# THE PROBLEM
Output exactly the lines below, starting with the line that has "20%) | platinum |" and going on through the line that has "folks | silver |", both included, and no other lines.

Dataset entries
● ● ● ●

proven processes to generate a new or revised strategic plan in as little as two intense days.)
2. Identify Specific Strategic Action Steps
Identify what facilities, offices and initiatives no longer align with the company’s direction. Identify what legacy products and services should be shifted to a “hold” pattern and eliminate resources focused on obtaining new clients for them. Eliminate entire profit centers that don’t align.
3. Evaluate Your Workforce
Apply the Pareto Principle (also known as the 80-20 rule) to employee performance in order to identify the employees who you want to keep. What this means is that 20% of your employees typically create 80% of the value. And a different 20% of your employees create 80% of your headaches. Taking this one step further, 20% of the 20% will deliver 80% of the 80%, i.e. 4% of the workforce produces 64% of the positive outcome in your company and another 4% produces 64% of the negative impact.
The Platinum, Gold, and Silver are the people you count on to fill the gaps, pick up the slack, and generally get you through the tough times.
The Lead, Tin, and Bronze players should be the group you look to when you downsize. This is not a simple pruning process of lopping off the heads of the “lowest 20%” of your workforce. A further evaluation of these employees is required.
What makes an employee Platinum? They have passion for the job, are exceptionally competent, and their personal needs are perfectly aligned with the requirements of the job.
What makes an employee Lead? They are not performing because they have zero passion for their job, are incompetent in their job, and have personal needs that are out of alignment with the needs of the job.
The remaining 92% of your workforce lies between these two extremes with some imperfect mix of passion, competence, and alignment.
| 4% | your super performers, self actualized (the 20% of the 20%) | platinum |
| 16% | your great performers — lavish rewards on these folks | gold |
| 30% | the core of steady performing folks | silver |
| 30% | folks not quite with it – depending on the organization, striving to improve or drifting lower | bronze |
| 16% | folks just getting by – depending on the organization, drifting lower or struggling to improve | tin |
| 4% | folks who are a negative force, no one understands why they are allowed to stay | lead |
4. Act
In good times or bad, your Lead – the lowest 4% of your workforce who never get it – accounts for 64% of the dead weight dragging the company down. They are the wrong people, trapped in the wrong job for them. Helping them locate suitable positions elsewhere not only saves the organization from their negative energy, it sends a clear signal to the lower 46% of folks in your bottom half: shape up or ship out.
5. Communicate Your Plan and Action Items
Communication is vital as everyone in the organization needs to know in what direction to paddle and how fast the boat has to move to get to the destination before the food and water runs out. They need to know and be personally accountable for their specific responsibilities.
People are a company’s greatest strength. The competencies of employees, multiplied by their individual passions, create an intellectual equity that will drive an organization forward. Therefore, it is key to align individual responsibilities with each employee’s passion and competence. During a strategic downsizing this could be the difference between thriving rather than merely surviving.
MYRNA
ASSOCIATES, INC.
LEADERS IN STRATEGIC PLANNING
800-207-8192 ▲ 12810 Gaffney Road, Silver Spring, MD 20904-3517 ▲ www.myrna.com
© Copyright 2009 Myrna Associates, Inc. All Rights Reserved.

● ● ● ●

# RESPONSE TO THE EXERCISE
| 4% | your super performers, self actualized (the 20% of the 20%) | platinum |
| 16% | your great performers — lavish rewards on these folks | gold |
| 30% | the core of steady performing folks | silver |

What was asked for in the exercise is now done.